The New Politics of Accountability

Irsyadillah Abubakar

Irsyadillah Abubakar

Lecturer, University of Syiah Kuala, Aceh ID

Accountability is associated with fulfilling the obligation of the rulers to provide reasons for responsibilities and authority granted. In other words, the principals who have transferred and delegated power have certain rights to demand answers for conduct and policies made by the agents.

This makes clear that a robust mechanism of accountability has a positive impact on enhancing social welfare and achieving social justice.

Protection of human rights, alleviation of poverty, freedom of speech, equalization of educational opportunities and health care access, promotion of political equality, police reform, and infrastructure provision could be achieved only by having a reliable system of accountability.

It is generally accepted that the most powerful mechanism of accountability is free and fair elections, in which electorates could cast their votes to support or protest the rulers for the actions that they took when they were in power.

This vertical form of accountability has apparently been celebrated in Indonesia. It is the fact that the last four governments have been produced by democratic elections. Indeed, reasonably free and fair elections have been experienced in the election of national and local governments.

Therefore, the nation has been considered as one of the biggest democratic country in the world and a leading model of democracy for the Islamic world.

To harness the major democratic achievement and in order for the democracy to work well in advancing the social progress of electorates, there must thus exist the separation of independent state institutions that permit them to authorize, control and sanction the power-holders.

As a democratic nation, Indonesia has obviously exercised the actual practice of checks and balances. There has existed a clear role and duty of political mechanism (executive and legislature), fiscal mechanism (official system of audit and financial accounting), administrative mechanisms (hierarchical reporting, public service codes of conduct), and legal mechanisms (corruption control agencies, ombudsmen and the judiciary).

As can be seen, at certain times the state bodies do work professionally in providing and criticizing the curtailment of the original action of public agencies and the branches of governments. However, at other times rather than providing an independent voice and critical evaluation, they just provide legitimacy for the abuses made by the power-holders.
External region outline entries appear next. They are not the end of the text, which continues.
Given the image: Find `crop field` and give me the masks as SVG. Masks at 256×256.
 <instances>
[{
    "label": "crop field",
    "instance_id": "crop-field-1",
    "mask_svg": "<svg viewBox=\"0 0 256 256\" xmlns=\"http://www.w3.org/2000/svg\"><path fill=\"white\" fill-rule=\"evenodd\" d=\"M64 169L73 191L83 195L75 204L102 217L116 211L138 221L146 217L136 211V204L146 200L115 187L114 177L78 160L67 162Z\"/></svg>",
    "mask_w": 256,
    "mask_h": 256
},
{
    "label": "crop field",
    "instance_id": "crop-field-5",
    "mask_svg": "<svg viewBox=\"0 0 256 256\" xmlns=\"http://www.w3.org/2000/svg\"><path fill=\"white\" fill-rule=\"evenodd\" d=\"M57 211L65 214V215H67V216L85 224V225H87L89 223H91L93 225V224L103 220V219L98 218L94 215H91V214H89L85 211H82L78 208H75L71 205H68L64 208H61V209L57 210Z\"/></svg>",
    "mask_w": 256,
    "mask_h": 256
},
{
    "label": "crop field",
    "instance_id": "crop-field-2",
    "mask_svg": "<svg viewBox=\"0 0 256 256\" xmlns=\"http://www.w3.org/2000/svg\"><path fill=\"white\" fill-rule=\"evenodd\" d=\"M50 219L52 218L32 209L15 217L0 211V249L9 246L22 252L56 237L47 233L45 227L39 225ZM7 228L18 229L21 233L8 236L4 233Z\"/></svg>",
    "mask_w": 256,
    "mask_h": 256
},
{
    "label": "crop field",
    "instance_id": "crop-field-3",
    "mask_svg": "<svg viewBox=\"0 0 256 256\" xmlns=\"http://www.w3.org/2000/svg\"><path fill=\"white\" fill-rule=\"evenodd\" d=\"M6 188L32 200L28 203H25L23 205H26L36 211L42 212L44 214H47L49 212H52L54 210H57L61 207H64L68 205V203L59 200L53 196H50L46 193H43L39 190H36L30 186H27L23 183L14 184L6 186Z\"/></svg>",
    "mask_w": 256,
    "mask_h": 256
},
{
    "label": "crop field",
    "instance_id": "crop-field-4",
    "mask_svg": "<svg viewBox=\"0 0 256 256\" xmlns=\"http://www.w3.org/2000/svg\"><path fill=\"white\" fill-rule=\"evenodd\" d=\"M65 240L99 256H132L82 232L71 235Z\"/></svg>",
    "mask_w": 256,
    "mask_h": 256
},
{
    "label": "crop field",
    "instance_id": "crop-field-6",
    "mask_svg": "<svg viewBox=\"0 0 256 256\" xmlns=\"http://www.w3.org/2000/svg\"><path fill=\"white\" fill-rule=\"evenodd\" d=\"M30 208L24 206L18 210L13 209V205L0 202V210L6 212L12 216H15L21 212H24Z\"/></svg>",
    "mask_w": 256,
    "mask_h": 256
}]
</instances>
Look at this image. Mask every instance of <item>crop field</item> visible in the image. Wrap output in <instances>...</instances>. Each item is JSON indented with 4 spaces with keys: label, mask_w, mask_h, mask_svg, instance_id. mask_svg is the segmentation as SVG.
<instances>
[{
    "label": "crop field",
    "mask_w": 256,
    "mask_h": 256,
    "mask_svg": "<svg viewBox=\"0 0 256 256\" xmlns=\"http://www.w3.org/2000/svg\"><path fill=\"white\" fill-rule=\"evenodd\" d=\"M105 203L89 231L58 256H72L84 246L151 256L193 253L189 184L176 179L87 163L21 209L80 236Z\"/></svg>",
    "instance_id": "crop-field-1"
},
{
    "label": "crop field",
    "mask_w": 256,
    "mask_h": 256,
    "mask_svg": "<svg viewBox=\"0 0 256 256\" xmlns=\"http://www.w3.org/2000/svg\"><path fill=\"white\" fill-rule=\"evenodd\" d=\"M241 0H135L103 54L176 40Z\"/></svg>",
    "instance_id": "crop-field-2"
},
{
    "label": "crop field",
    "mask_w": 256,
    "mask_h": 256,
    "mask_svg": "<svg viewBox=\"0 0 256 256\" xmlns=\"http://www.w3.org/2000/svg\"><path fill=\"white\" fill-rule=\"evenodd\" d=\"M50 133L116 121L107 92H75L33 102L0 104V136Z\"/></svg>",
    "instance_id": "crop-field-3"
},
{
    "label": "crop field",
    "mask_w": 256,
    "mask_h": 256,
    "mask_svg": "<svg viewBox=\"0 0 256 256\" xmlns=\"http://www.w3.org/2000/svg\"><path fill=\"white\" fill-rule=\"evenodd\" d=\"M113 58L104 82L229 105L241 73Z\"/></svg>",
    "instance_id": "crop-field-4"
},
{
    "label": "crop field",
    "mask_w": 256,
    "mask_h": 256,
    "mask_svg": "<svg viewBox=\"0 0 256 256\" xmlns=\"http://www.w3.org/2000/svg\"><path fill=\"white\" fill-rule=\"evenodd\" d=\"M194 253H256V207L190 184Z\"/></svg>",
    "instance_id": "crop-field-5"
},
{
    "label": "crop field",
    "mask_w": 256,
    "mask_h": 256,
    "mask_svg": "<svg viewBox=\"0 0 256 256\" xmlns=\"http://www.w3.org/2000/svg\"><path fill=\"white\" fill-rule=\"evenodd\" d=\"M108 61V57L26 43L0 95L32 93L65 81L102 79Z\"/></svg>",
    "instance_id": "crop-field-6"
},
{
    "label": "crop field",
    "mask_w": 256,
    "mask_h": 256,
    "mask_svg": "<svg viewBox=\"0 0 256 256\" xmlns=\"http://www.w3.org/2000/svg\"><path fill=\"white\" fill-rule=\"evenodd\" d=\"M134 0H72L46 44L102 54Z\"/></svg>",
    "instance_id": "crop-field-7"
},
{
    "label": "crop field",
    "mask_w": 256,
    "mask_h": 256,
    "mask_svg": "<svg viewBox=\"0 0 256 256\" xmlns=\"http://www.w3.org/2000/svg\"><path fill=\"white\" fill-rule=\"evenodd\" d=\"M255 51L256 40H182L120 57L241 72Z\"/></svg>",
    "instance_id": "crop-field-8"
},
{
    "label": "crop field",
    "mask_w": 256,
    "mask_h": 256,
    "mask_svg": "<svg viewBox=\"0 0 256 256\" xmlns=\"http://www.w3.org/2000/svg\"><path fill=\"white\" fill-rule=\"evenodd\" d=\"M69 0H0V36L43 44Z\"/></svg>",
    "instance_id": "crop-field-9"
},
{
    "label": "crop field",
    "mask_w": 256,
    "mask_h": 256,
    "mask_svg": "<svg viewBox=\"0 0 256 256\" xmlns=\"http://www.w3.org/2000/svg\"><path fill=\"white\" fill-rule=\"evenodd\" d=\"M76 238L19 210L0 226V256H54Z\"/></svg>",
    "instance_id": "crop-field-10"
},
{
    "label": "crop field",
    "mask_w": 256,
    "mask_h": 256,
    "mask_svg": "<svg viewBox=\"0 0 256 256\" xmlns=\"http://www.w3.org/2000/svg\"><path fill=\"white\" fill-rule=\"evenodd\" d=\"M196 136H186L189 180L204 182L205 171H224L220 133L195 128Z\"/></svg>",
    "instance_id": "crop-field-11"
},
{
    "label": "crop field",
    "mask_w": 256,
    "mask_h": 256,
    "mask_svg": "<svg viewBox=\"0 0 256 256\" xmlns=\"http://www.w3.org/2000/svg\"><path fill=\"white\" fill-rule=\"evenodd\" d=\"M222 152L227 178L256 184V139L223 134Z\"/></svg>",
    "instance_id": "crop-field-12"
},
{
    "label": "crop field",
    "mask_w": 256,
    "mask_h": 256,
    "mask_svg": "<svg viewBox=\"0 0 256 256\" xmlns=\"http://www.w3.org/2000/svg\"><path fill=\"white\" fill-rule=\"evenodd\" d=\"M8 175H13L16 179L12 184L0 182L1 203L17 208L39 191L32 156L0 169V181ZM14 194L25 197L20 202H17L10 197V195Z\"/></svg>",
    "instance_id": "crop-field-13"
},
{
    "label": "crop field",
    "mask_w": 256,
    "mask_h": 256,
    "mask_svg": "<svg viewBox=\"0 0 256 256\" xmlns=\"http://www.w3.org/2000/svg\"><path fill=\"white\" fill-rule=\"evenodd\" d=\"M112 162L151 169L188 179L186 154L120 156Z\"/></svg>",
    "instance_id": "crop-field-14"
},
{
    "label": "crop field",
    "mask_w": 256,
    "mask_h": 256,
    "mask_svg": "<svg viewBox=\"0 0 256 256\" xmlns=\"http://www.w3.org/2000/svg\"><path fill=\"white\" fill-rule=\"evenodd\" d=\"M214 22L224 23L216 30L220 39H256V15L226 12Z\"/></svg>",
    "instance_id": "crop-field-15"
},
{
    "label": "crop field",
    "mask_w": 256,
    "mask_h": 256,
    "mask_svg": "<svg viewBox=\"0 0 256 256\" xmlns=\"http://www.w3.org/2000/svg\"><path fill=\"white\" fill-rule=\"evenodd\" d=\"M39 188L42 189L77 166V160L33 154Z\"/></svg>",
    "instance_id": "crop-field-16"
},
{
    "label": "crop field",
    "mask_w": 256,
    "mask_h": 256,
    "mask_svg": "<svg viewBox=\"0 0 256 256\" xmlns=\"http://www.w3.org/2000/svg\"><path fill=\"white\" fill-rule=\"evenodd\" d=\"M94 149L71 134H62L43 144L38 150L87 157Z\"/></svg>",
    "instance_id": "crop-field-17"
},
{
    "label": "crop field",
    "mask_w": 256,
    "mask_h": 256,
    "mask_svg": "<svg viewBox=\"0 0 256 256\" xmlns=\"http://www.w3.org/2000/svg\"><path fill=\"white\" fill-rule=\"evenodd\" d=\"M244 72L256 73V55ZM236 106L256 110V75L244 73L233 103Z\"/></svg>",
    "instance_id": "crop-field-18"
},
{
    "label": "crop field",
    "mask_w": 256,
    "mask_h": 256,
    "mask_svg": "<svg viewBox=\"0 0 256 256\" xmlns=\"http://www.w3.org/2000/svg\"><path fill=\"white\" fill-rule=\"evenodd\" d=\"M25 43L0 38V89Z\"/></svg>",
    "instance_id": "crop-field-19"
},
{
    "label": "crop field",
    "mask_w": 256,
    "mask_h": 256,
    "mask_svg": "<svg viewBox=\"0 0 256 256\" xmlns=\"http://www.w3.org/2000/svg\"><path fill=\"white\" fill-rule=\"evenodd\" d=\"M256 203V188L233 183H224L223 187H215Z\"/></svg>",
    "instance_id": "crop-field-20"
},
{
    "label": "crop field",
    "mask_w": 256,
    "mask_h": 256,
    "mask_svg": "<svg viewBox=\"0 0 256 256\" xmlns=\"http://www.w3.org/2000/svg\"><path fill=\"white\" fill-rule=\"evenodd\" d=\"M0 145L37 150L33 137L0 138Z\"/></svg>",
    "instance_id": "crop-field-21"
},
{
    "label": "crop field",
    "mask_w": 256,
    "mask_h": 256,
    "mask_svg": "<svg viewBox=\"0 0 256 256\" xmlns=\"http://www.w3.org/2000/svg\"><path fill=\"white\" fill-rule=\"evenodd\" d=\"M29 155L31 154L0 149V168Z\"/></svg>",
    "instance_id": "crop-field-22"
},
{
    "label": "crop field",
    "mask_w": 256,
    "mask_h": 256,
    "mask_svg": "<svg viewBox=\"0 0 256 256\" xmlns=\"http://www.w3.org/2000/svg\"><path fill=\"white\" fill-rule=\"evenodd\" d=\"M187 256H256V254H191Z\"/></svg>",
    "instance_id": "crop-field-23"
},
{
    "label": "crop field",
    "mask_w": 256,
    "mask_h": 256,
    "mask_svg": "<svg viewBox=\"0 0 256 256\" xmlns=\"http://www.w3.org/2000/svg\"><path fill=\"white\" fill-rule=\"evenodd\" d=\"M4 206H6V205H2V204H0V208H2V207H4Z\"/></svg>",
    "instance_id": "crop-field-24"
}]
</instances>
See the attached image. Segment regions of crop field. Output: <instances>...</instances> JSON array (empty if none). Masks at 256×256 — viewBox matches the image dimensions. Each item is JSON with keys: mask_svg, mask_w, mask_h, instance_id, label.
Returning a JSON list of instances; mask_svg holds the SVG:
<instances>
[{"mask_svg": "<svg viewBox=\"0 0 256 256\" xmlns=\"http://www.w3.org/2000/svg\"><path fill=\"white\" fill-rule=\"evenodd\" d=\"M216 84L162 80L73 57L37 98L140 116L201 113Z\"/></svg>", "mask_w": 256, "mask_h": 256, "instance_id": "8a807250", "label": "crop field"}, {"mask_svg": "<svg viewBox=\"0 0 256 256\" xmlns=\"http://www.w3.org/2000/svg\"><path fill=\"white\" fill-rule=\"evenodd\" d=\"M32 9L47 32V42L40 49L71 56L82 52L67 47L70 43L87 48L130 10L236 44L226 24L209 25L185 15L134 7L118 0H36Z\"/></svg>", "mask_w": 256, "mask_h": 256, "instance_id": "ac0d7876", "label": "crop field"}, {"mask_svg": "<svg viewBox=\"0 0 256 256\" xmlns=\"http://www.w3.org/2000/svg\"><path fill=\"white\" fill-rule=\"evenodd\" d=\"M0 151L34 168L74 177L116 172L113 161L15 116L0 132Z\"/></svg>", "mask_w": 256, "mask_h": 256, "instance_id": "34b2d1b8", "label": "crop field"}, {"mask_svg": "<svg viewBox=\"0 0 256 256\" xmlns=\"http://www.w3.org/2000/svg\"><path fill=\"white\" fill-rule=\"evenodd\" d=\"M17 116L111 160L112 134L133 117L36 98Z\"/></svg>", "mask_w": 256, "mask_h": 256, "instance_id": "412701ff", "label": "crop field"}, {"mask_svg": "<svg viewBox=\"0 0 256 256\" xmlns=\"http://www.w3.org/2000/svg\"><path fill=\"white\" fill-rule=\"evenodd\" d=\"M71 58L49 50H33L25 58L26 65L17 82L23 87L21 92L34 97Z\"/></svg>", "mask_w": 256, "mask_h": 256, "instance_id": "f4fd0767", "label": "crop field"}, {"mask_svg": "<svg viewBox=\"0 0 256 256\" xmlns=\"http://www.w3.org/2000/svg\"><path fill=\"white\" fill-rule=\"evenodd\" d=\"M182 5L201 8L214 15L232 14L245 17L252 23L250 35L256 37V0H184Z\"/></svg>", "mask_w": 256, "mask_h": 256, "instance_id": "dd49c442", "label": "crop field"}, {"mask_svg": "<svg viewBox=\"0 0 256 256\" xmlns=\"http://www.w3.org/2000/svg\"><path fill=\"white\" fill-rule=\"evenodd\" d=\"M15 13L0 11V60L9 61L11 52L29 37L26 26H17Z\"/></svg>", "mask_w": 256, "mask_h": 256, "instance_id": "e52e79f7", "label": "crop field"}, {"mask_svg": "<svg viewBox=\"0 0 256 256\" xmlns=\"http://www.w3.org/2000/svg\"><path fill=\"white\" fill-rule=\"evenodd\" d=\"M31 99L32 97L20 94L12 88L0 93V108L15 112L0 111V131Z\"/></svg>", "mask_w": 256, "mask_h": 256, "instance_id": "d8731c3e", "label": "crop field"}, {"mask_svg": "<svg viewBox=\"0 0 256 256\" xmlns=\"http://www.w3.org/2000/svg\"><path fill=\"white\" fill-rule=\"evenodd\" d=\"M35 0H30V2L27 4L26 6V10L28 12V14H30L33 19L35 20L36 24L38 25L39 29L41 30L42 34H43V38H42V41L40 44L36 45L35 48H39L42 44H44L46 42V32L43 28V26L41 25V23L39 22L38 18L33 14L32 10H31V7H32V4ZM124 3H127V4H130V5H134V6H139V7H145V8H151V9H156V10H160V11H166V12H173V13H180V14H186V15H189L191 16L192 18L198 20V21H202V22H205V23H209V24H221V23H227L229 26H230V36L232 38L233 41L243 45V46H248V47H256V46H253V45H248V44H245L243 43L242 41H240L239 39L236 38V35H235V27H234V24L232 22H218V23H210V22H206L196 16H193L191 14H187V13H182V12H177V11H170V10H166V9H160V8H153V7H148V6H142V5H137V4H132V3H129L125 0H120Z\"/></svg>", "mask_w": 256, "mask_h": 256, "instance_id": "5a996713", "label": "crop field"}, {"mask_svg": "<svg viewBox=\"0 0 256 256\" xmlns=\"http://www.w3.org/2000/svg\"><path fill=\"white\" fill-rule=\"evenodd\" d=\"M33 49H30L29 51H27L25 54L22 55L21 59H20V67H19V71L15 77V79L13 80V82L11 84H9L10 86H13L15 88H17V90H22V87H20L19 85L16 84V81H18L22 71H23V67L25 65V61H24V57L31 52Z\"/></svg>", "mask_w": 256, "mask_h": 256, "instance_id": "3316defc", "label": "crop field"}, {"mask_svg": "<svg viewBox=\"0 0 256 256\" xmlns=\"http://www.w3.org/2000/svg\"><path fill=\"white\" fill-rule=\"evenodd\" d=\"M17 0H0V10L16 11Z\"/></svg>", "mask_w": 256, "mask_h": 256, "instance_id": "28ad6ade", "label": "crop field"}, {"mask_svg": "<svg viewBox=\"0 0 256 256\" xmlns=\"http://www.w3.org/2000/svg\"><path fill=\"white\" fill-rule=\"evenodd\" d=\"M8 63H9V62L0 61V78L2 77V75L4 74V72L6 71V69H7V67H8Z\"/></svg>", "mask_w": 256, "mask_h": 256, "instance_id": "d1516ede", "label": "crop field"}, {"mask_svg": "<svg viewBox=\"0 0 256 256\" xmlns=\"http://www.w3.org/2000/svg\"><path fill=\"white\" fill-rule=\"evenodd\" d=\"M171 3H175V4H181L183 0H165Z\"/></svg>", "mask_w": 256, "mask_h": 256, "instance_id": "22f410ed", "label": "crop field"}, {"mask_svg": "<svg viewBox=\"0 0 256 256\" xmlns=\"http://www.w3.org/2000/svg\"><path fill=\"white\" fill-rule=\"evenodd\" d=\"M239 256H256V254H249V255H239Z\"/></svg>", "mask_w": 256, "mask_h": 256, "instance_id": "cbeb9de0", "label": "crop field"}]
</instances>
Most crucially, this horizontal form of accountability has traditionally fixated on managerial and functional accountability. It is only concerned on measurable and quantifiable aspects rather than less tangible changes in social and political processes. In fact, a strong mechanism of accountability should be a key guarantor of equalizing human, economic, social and political rights, which are not always measurable.

Furthermore, it is important to highlight that satisfying perceived managerial accountability requirements of prominent independent state institutions and systems may not necessarily yield improved mission achievement of the top power holders. It could actually lead to mission drift as has experienced by many previous governments in Indonesia or other countries.

It seems clear that managerial accountability has simplified and coalesced complex social and political realities into only discrete components. It also could somehow distract the mission achievement of top power holders. Thus, this form of accountability is contended to be not maximal to increase and accelerate the reliability of policy making and to leverage the advancement of social welfare.

Given this realities, there is an emergence need to shift from narrow managerial accountability focus and to establish means of allowing the scope to embrace social accountability practices. It emphasises the use of a holistic and downward form of accountability, which recognizes the basic right of every member of society to involve in the decision making that matter upon them.

In other word, civil society’s engagement in policy decision making and budget formulation at national and local government is argued to be the way forward. Through this process, ordinary citizens, communities, independent media, and civil society organizations are centrally involved in determining social and political development priorities and assessing the outcomes of government activities.

This means, through this process, all members of society are encouraged and provided platform to enforce standards of good practices on public officials and service providers.

This type of accountability approach may well also be relevant as a way to increase pressure on government detailed information provision, which has been implemented in developed countries such as the United Kingdom. Hence, the details of government thinking and activities would not be concealed and obscured from public scrutiny. This is of course also a form and process of accountability.

It is argued that social accountability should be embraced in practice, otherwise the voices of the poor would be left speaking into a void. Poor society always experience major barriers in accessing justice, and are particularly susceptible to being excluded from policy making. Poor people are also all vulnerable if they cannot reliably hold their government accountable for the policy that they take in the public realm.

The role of the family is also crucial to ensure the application of social accountability through family and school education. As the label goes, social accountability relies on civic engagement including active role of the people in the periphery and the smallest unit called family to participate in exacting the accountability.

It is important to note that although top government level has strong sense of good visions and action plans to accelerate the development of the nation, it is impossible to accomplish them without real control, support, helps and contributions from wider society.

However, strategies should be developed in the process to manage the potential tension between the mandated and formal form of managerial and functional accountability and less formal and genuine civil society involvement of social accountability.

Finally, it is believed that the promotion of a greater use of social accountability imbued with strong ethical values would certainly make it as an effective catalyst for revolutionary social change and robust development of Indonesia.